The third day had more interesting talks starting with optimising the cost-performance ratio with mixing differently sized and prized virtual machines and on PacificClouds, a multi-cloud framework for microservices which comes with its own custom definition of what a microservice actually is. Related, University of Padova researchers presented a state-of-the-art review of current microservice technologies, focusing on dynamic orchestration. Another cloud migration talk was given on the subject of seat reservations in trains, a production system with around 300000 requests per day. The concept divided the overall system into four layers: application, compute (e.g. EC2), encapsulation (e.g. Docker images, Weavenet overlay networking) and deployment (e.g. Kubernetes). Interestingly, while migrating the application over the period of around two years, the technologies have changed quite a bit and another modernisation effort could start right away with container-native hosting, bypassing the need of VMs. This topic was also reflected in the discussion following another talk on multi-level autoscaling, e.g. pod-level, cluster-level, VM-level.

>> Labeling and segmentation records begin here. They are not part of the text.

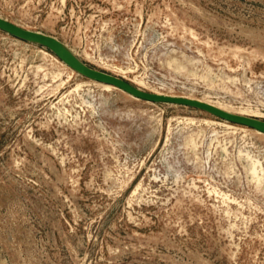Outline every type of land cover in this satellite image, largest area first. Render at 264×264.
<instances>
[{
    "label": "rangeland",
    "instance_id": "1",
    "mask_svg": "<svg viewBox=\"0 0 264 264\" xmlns=\"http://www.w3.org/2000/svg\"><path fill=\"white\" fill-rule=\"evenodd\" d=\"M0 16L143 90L264 120V0H0ZM0 264H264V135L104 88L0 29Z\"/></svg>",
    "mask_w": 264,
    "mask_h": 264
},
{
    "label": "water",
    "instance_id": "2",
    "mask_svg": "<svg viewBox=\"0 0 264 264\" xmlns=\"http://www.w3.org/2000/svg\"><path fill=\"white\" fill-rule=\"evenodd\" d=\"M0 29L21 40L49 49L77 74H80L90 80L113 85L131 96L145 101L173 103L197 108L225 121L244 125L264 134L263 119L231 112L198 98L143 90L122 77L90 66L84 62L67 44L53 35L25 28L3 17H0Z\"/></svg>",
    "mask_w": 264,
    "mask_h": 264
},
{
    "label": "bare ground",
    "instance_id": "3",
    "mask_svg": "<svg viewBox=\"0 0 264 264\" xmlns=\"http://www.w3.org/2000/svg\"><path fill=\"white\" fill-rule=\"evenodd\" d=\"M1 17V16H0ZM5 18V17H4ZM10 21V20H9ZM15 24H17V23H15ZM19 25V24H18ZM21 26V25H20ZM39 31V30H38ZM45 50V49H44ZM55 57V56H54ZM56 58V57H55ZM63 64H65L64 62H63ZM66 65V64H65ZM70 68V67H69ZM70 71L71 72H75L73 69H71L70 68ZM95 83H97V84H99V85H101L102 87H104V88H107V89H111V88H115V89H119V88H117V87H115V86H113V85H110V84H106V83H101V82H98V81H94ZM119 90H121V89H119ZM122 91V90H121ZM153 92H158V93H162V92H159V91H153ZM128 94V93H127ZM167 94V93H166ZM130 95V94H129ZM172 95H174V94H172ZM184 96V95H183ZM187 97H190V96H187ZM136 98V97H135ZM192 98H194V97H192ZM199 99V98H198ZM201 100H203V101H205V102H208V103H210V104H213V105H215V106H217V107H220V108H222V109H225V110H228V111H231V112H237V113H240V114H245V112H238V111H234V110H232V109H230V108H226L225 106H223V105H220V104H216V103H214V102H211V101H208V100H205V99H201ZM245 115H248V114H245ZM250 115V114H249ZM230 124V123H229ZM233 125V124H232ZM231 127V126H230ZM252 129V128H251ZM255 133H258V134H263V133H261L260 131H258V130H255V129H252ZM264 135V134H263Z\"/></svg>",
    "mask_w": 264,
    "mask_h": 264
}]
</instances>
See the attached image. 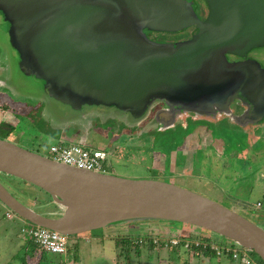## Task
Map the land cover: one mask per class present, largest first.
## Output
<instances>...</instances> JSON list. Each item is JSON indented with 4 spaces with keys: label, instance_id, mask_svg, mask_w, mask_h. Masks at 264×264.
I'll use <instances>...</instances> for the list:
<instances>
[{
    "label": "water",
    "instance_id": "water-1",
    "mask_svg": "<svg viewBox=\"0 0 264 264\" xmlns=\"http://www.w3.org/2000/svg\"><path fill=\"white\" fill-rule=\"evenodd\" d=\"M0 17L13 49L0 60V98L12 107L36 105L35 99L62 107L39 113L62 143L84 144L99 116L126 127L153 116L152 128L161 130L190 115H223L243 128L264 121V66L247 58L264 48V0H0ZM193 26L185 40L153 38ZM11 63L39 81L32 90L39 96L3 75ZM159 103L166 108L154 113ZM234 103L244 107L241 115ZM0 173L38 187L56 207H31L0 180V201L9 210L69 238L135 222H179L264 262V223L182 185L78 169L2 137Z\"/></svg>",
    "mask_w": 264,
    "mask_h": 264
},
{
    "label": "rangeland",
    "instance_id": "rangeland-1",
    "mask_svg": "<svg viewBox=\"0 0 264 264\" xmlns=\"http://www.w3.org/2000/svg\"><path fill=\"white\" fill-rule=\"evenodd\" d=\"M177 36L184 37V35H177ZM9 46H10V43H9V36H8V25L0 17V60L1 61L3 60L2 59L3 56L6 57L8 53L10 54L13 51V49H10L11 46L10 47ZM256 55L264 57V48H261L259 51H256ZM16 59L17 57H15V60ZM15 60L14 58L11 59L12 63L16 66ZM7 61L8 60H6V62ZM12 63H11V68L7 69L6 72L3 73V75L4 76L8 75L12 83L14 82V84H16L18 88L22 90H26L25 88L31 89V91L27 89L26 95L31 94L33 96L34 95L39 96L37 92H33L38 87L39 81H37L36 79L32 77H26L20 74L18 72L17 67H15ZM20 98L23 99V97H20ZM26 101L28 103L29 102L32 103L33 100L27 99ZM36 102L42 104V106H40L38 109L39 118H40L39 113L42 110V108L43 110L49 111L50 113H55L57 111L56 109L58 108H59V111L60 109H63L60 106L58 107L56 103L54 104L49 99H45V100L35 99L34 103ZM53 118L54 120L55 119L57 120L56 117H53ZM147 119L143 121L141 124L136 125L134 127H139L141 129V132L152 129L153 126L150 127L147 125L148 123ZM1 120L3 119H1V116H0V137H4L7 135V130L2 127ZM40 122L43 125V121L41 120ZM121 123L122 122L118 121L117 119L103 118V117L101 118L99 116L94 119H91L90 123L87 126L88 127L87 134L94 140V142H92L93 145L95 146L102 145L107 142L106 135L101 134L100 132L102 127H106L105 129H102V130H106L108 125H113L114 127H117V124L123 125V123L122 124ZM25 125L24 126L18 125L15 128L12 134L13 135L12 138L15 140L14 142H16L20 146L25 147L27 149L48 155L50 147L57 142L56 139L53 138V136L49 135L53 131V129L50 127L48 128L46 124H44L45 130L38 131L40 127H37V123L33 125L32 123L25 122ZM223 125L225 127H222V126H218V128L215 127L216 130H215L214 135L216 137H220L221 141L223 142L222 144L223 150L226 151L227 153V154L225 153L223 154L224 156H226L225 158L228 159L230 163L235 161V165H232L230 167L228 166L230 169L229 171L225 169L226 173L231 172V174H228L226 176L228 178H225L223 175V177H221L220 180L218 179L219 180V183H217L218 188H215V185H214V187L211 189V192H206L209 186H205V183H203L204 180L202 179L199 181H197V179L196 180L190 179L188 181L187 180L188 177L186 176L184 183H182L181 181L178 180L180 175L176 174L175 175L176 181L174 183L178 185L185 184L186 187L192 188L196 192H199V193L201 192V194L203 193L204 195H207L226 206L234 208L239 213L243 214L244 216L250 218L251 220L255 222H259V219H261L260 221L264 223V216L263 217L260 216V214L264 213V190L260 189L261 185L264 184V129H262L261 132L256 133V135L258 136L261 135L260 140H257L258 142L256 143L255 146L253 145L252 147L249 148V151L251 154L247 156L248 161H250V156H252V160H251L252 163L259 164L262 167V170H259L257 167H253L252 169L247 170L246 168L240 167L238 165L239 162H237L236 158H234V160L233 159L231 160V157L232 156L235 157L237 154L234 150L239 152L241 148H244V145L246 144L245 142H248L249 138L252 137V135L245 134V132L239 130L237 127H232V126L230 127V126H227L226 124H223ZM74 128L77 130H81L80 127H78L77 125H75ZM46 130L49 131V133H47ZM122 140H124L125 142L126 138ZM196 144H197L196 140L191 139L190 145L194 147ZM231 149L234 152V154H231L233 152L228 153ZM148 155L149 157H147V161L141 162L138 164L135 163L136 161H138V159L133 160L131 156H127V158H124L122 160L123 162L122 164H120V162L114 159L112 163L110 162L112 166L107 172L114 173V174L124 176V177H129V178L152 179V178L159 177L160 179H163L165 181H172L169 179V175L171 173L170 171H167L166 173V171L160 172L157 170H152V168H148L152 164V154L148 152ZM177 155L178 157L180 156L179 154ZM180 159H181L180 163H182L183 160L181 157ZM221 162H216L214 164V170L211 173L213 174L212 175L213 177H217L216 174H217V169L219 167L216 168V165L218 163V165L222 166V164H220ZM238 169H239L238 172H242L244 170H247V172L245 174H242V173L235 174V171H237ZM207 170H204L203 172H206ZM218 171L221 172L224 170L223 168H221ZM230 176L233 177L232 180L236 179L240 182L230 181L231 180V178H229ZM239 178H242V179H239ZM0 180L3 184H5V186L10 187L12 190L13 189L15 190V188L12 186H15V185L22 186L23 188L21 189L24 190L22 192L24 193L22 195V198H25L23 196H26L31 201L34 200V201H37V203L41 202L40 204L44 205L46 209L49 211H53L56 209V207L54 208L51 203H48L51 200L50 195L45 192H42L38 187L32 184H29L26 181H23L21 179L7 176L5 174H0ZM212 182H216V181H212ZM208 184L211 185V183H208ZM14 190L13 192H15ZM259 201H261L263 205L261 207L259 206V209H256L257 202ZM237 202L246 203L248 205V209L246 211L243 208L240 210L236 209L234 205H236ZM21 220L23 219L20 216L16 215L14 219H12L10 222L7 218L4 217L3 209L0 205V250H1L0 251V262L8 258V254L10 253V251L17 253V256H20V258L24 256L26 250H28L29 254H32V251H31L32 245L27 243L26 242L27 240H25L24 239L25 237L23 236L24 233L22 232V228L24 226ZM149 223H152V222L150 221ZM157 223H160V222H157ZM168 224H172L177 228H185V227L193 228V226L191 225H186V224H182L179 222H170V223L168 222ZM114 227H117V226L107 227V228L114 229ZM103 229H106V228H103ZM103 229H98L93 232H100V230H103ZM206 233L211 234L208 232ZM215 237L220 241L231 242L230 240L224 237H221V236L215 235ZM70 242H72L71 239H70ZM222 257L223 259L224 258L228 259L226 258L228 256L225 253H222ZM17 259L18 260L14 261L15 264L18 263V261H20L18 257ZM41 264H50V263L43 261Z\"/></svg>",
    "mask_w": 264,
    "mask_h": 264
},
{
    "label": "flooded vegetation",
    "instance_id": "flooded-vegetation-1",
    "mask_svg": "<svg viewBox=\"0 0 264 264\" xmlns=\"http://www.w3.org/2000/svg\"><path fill=\"white\" fill-rule=\"evenodd\" d=\"M201 10H202L201 12L202 16L205 17L207 14V9L205 7H202ZM194 30L195 27L193 26L180 32H161L155 34L153 38L154 40L160 42L180 41L190 38L195 32ZM177 35H184V37H180ZM259 50L260 49H256L254 51L249 52L247 58H255L259 60L264 66V57L256 55V51ZM229 58L232 61L241 60V58L237 56H229ZM40 106H42L41 103H38L36 105L25 104L21 108L16 106L12 107L9 103L5 102V100L0 98V116L1 119H3L1 120V124L2 127L7 130L6 138L15 141L12 138L13 136L12 134L15 128L18 125L24 126L25 122L32 123L33 125L37 123V127H40L38 131L39 130L44 131L45 123H43L42 125V123L40 122L41 119L38 117V111H39L38 109ZM164 108H166V104L159 103L155 106L154 113ZM233 109L235 111V114L241 115L244 110V107L241 104L234 103ZM153 121H154L153 116L148 117L147 125L150 127L152 125L154 126L156 122L152 123ZM223 124H226L227 126L230 127L231 126L237 127L239 130L245 132V134L252 135V137L249 138L248 142H245L246 144L244 145V148H241L239 152L234 150L237 154L235 157L232 156L231 160L232 159L234 160V158H236L237 162H239L238 165L240 167L246 168L247 170L252 169L253 167H257L259 170H262V167L259 164L252 163L251 161L252 156H250V161H248L247 156L251 154L249 148L252 147L253 145L255 146L256 143L258 142L257 140H260L261 135L258 136L256 135V133L257 132L259 133L261 132L262 129H264V121L263 123L256 126L250 124L249 122H246L245 124H247V127L245 128L247 129H245L239 124L232 122V120L229 117L223 115L221 116L218 115V117L215 118L214 120L213 119L209 120L206 118H193V115L192 116L190 115L184 118H179L176 125L172 127H167L166 129H162V130L157 129L156 127L148 131L141 132V129L139 127H134V126L126 127L124 124L123 125L117 124V127H114L113 125H108L106 130H102L106 128V127H102L100 131L101 134L106 135L107 142L105 144L98 146L104 145L102 149H105L108 153L107 171H109V169L111 168L112 166L111 163L114 159H116L118 162H120V164H122L123 163L122 160L124 158H127V156H131L133 160L138 159V161L135 162L138 164L147 161V157H149L148 155L149 152L152 154V164L148 168H152V170H157L160 172L166 171V173L167 171H170L171 173L169 175V179L172 180L170 182L173 183L176 181L175 179L176 174L180 175L178 180L181 181L182 183H184L186 176L188 177L187 179L188 181L190 179L192 180L197 179V181L202 179L204 180L203 183H205V186H209L206 192H211V189L214 187V185L215 188H218L217 183H219V180L221 177H223V175L225 178H228L226 176L228 174H231V172L226 173L225 169L229 171L230 170L229 167L235 165V161L230 163V161L225 158L226 156H224L223 154L224 153L227 154V153L226 151L223 150V146H222L223 142L221 141L220 137H216L214 135L216 130L215 127L217 128L218 126L225 127ZM46 132L49 133V131L47 130ZM49 135L53 136V138L57 140H61L63 136L59 133L55 134L52 132ZM124 138H126L125 142L124 140H122ZM191 139H195L197 142V144L194 147L190 145ZM92 142H94V140L89 135H87L86 140L82 145L87 148H94L92 146L95 145H93ZM74 144H81V143L79 141H76L74 142ZM231 152H233L232 149L228 153ZM177 154H179L180 156L178 157ZM231 154H234V152ZM180 157L183 160L182 163H180L181 160ZM216 162H221L220 164H222V166L218 165L217 163L216 168L219 167L217 169V174H216L217 177H213L212 176L213 174L211 173L214 170V164ZM220 167L223 168L224 171L219 172L218 170L221 169ZM204 170L207 171L203 172ZM247 170L238 172L239 171L238 169L237 171H235V174L237 173L245 174ZM229 178H231L230 181L240 182L236 179L232 180L233 177L231 176ZM212 181H216V182H212ZM208 183H211L212 186ZM182 186L186 187L185 184ZM12 187L15 188V190L13 189L15 192H13V190L10 187L7 188L25 204L34 207L36 209H39L41 207L44 208V205L40 204L41 202L37 203V201L34 200L31 201L26 196H23L25 198H22V195L24 193L19 191V189L23 188L22 186L15 185ZM261 188L263 189L264 185H261ZM189 189L194 190L192 188ZM262 205L263 204L261 202H257L256 209H259V206L261 207ZM234 207L239 210L243 208L245 211L248 209V205L244 202H237L236 205H234ZM260 216L263 217L264 213L260 214ZM260 220L261 219H259V222L263 223ZM208 235L214 236V234H208ZM221 242L227 243L226 241L219 240V243Z\"/></svg>",
    "mask_w": 264,
    "mask_h": 264
},
{
    "label": "crops",
    "instance_id": "crops-1",
    "mask_svg": "<svg viewBox=\"0 0 264 264\" xmlns=\"http://www.w3.org/2000/svg\"><path fill=\"white\" fill-rule=\"evenodd\" d=\"M86 140V138H85ZM56 143L60 141L56 139ZM70 141V140H69ZM67 143H70V142ZM94 148H103L102 146H92ZM264 185V184H263ZM261 190H264V188ZM261 202V201H259ZM3 215L10 222L16 216L1 201ZM23 226L31 225L25 220H21ZM195 228H177L172 224L147 223L131 224L106 228L100 232H88L69 239L68 250L62 254H55L44 251L36 246L31 238L23 234L26 242L32 245V254L26 250L23 257L17 256V253L11 252L8 258L0 264H15L14 261L20 259L16 264H41L46 261L50 264H243L240 260L234 259L230 254L223 251L217 252L210 248H201L193 245L195 239L207 237L206 241L219 243L215 236H210L205 232L197 234ZM159 236L161 240L169 237H181L188 240L189 247L182 243L171 246H154L150 241L144 244H134L129 246L119 245L118 236ZM28 239H27V238ZM135 238V240H136ZM222 245V244H221ZM1 251V250H0ZM222 253L227 254L228 259H223ZM249 264H259L254 258Z\"/></svg>",
    "mask_w": 264,
    "mask_h": 264
},
{
    "label": "built area",
    "instance_id": "built-area-1",
    "mask_svg": "<svg viewBox=\"0 0 264 264\" xmlns=\"http://www.w3.org/2000/svg\"><path fill=\"white\" fill-rule=\"evenodd\" d=\"M48 156L58 162H62L82 170L100 172H107L108 170V153L102 148H87L82 144L59 142L50 147ZM22 232L27 234L28 237L31 238L32 242L44 251L62 254L68 250L70 238L58 231L31 224L24 226L22 228ZM148 241L156 247L178 245L181 243L185 247H189L191 243L181 237L174 236L164 240H161L159 236L155 235L141 236L136 239L137 244H144ZM193 245L201 248H210L218 253L223 251L230 254L234 259L240 260L243 264H249L252 259L249 251L239 248L229 242L211 243L205 239H195L193 241Z\"/></svg>",
    "mask_w": 264,
    "mask_h": 264
},
{
    "label": "trees",
    "instance_id": "trees-1",
    "mask_svg": "<svg viewBox=\"0 0 264 264\" xmlns=\"http://www.w3.org/2000/svg\"><path fill=\"white\" fill-rule=\"evenodd\" d=\"M6 137H7V136H4V137H2V138H6ZM51 202H52V201L50 200L49 203H51ZM52 206L55 207V205H52ZM153 222H154V223H157V222H161V223H162V222H164V223L166 222V223H168L169 221H152V223H153ZM169 223H170V222H169ZM131 224H141V223H139V222H138V223L135 222V223L125 224V225H131ZM125 225H124V226H125ZM121 226H123V225H121ZM135 238H136V237H134L133 235H132V236H126V237H125V236H118V237H117V242H118L119 245H124V246H127V247H128L129 244L132 243V242H133L134 244H137ZM137 238H138V237H137ZM137 238H136V239H137ZM199 238H202V239H205V240L208 239L207 237H202V236L199 237ZM249 253L251 254V256H252V257H253V258H254L259 264H264V262H263L260 258H258V257L256 256V254L251 253V252H249Z\"/></svg>",
    "mask_w": 264,
    "mask_h": 264
}]
</instances>
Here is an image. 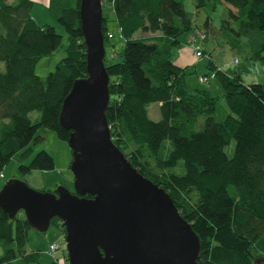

The third and last day keynote delivered a broad overview about smart manufacturing in the context of the 4th industrial revolution based on the use of cyber-physical systems. It picked up a definition of smart products which are aware, intelligent, connected and responsive, and motivated the definition of cloud-centric manufacturing in which tools are shared resources and are offered as a service. Digital twins can assist in transforming plants into this direction. An interesting data point was given from a car manufacturer who processes 13 billion data samples per day, way up from a single billion which was considered big around five years ago.
Overall, the conference participation at CLOSER 2018 was well worth the time investment. It was also enjoyable due to properly chaired sessions and a convenient floor and schedule layout. Due to parallel sessions, not all tasks could be enjoyed by a single attendee, but the proceedings are going to be soon available in the SCITEPRESS and ACM digital libraries, albeit without flexible author rights as is now possible for ACM publications. As an update channel on recent achievements and a meeting place for researchers, the conference has fulfilled the expectations. And for cloud technology enthusiasts, the conference location, Santa Cruz, shall become forever known as the historic place which had Kubernetes logos on the sidewalk long before Kubernetes was even invented.